- Problem requirements
Although the records contain pictures, repeat only the text of every line exactly.

[[ Records for processing, beginning ]]

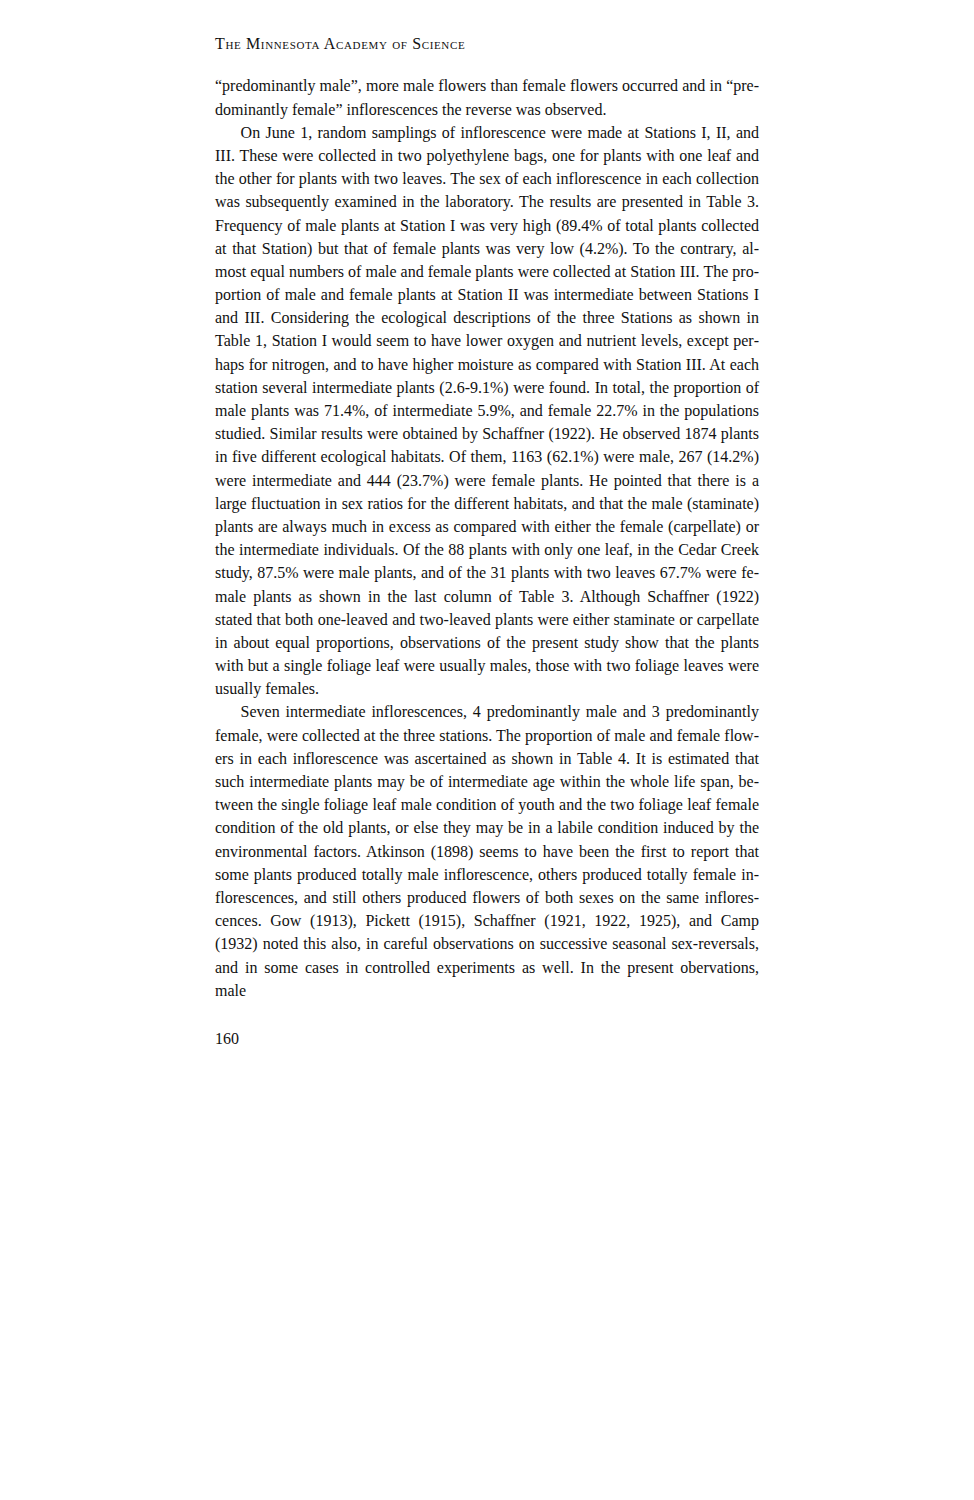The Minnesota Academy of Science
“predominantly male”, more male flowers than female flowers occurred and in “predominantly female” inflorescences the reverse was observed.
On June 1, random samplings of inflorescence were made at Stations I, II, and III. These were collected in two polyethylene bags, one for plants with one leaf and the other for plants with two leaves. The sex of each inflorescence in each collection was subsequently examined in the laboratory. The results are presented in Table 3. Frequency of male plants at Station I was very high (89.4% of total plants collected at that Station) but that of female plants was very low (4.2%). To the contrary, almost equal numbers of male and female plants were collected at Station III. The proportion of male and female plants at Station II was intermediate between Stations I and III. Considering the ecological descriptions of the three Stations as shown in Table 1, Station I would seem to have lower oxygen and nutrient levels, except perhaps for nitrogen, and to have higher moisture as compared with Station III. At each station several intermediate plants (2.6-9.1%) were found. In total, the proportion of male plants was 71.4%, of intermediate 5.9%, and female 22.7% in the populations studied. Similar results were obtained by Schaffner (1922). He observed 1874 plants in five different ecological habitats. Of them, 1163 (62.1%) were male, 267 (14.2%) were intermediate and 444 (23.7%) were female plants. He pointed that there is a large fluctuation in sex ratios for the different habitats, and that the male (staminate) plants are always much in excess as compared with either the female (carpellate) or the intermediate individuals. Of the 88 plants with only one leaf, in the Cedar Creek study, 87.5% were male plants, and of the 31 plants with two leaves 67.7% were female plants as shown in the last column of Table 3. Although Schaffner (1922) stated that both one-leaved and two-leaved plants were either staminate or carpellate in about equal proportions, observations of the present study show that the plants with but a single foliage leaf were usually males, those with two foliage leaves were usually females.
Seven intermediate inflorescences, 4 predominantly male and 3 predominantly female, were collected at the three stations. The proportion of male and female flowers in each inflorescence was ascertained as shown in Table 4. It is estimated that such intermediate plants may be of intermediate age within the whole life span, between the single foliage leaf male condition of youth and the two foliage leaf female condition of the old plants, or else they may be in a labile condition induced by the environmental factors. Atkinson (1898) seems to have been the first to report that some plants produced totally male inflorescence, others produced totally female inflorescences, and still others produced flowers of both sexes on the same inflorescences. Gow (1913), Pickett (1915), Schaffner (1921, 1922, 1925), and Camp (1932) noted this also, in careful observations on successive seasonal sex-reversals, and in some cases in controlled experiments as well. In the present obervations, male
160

[[ Records for processing, end ]]

- Answer to this problem
The Minnesota Academy of Science
“predominantly male”, more male flowers than female flowers occurred and in “predominantly female” inflorescences the reverse was observed.
On June 1, random samplings of inflorescence were made at Stations I, II, and III. These were collected in two polyethylene bags, one for plants with one leaf and the other for plants with two leaves. The sex of each inflorescence in each collection was subsequently examined in the laboratory. The results are presented in Table 3. Frequency of male plants at Station I was very high (89.4% of total plants collected at that Station) but that of female plants was very low (4.2%). To the contrary, almost equal numbers of male and female plants were collected at Station III. The proportion of male and female plants at Station II was intermediate between Stations I and III. Considering the ecological descriptions of the three Stations as shown in Table 1, Station I would seem to have lower oxygen and nutrient levels, except perhaps for nitrogen, and to have higher moisture as compared with Station III. At each station several intermediate plants (2.6-9.1%) were found. In total, the proportion of male plants was 71.4%, of intermediate 5.9%, and female 22.7% in the populations studied. Similar results were obtained by Schaffner (1922). He observed 1874 plants in five different ecological habitats. Of them, 1163 (62.1%) were male, 267 (14.2%) were intermediate and 444 (23.7%) were female plants. He pointed that there is a large fluctuation in sex ratios for the different habitats, and that the male (staminate) plants are always much in excess as compared with either the female (carpellate) or the intermediate individuals. Of the 88 plants with only one leaf, in the Cedar Creek study, 87.5% were male plants, and of the 31 plants with two leaves 67.7% were female plants as shown in the last column of Table 3. Although Schaffner (1922) stated that both one-leaved and two-leaved plants were either staminate or carpellate in about equal proportions, observations of the present study show that the plants with but a single foliage leaf were usually males, those with two foliage leaves were usually females.
Seven intermediate inflorescences, 4 predominantly male and 3 predominantly female, were collected at the three stations. The proportion of male and female flowers in each inflorescence was ascertained as shown in Table 4. It is estimated that such intermediate plants may be of intermediate age within the whole life span, between the single foliage leaf male condition of youth and the two foliage leaf female condition of the old plants, or else they may be in a labile condition induced by the environmental factors. Atkinson (1898) seems to have been the first to report that some plants produced totally male inflorescence, others produced totally female inflorescences, and still others produced flowers of both sexes on the same inflorescences. Gow (1913), Pickett (1915), Schaffner (1921, 1922, 1925), and Camp (1932) noted this also, in careful observations on successive seasonal sex-reversals, and in some cases in controlled experiments as well. In the present obervations, male
160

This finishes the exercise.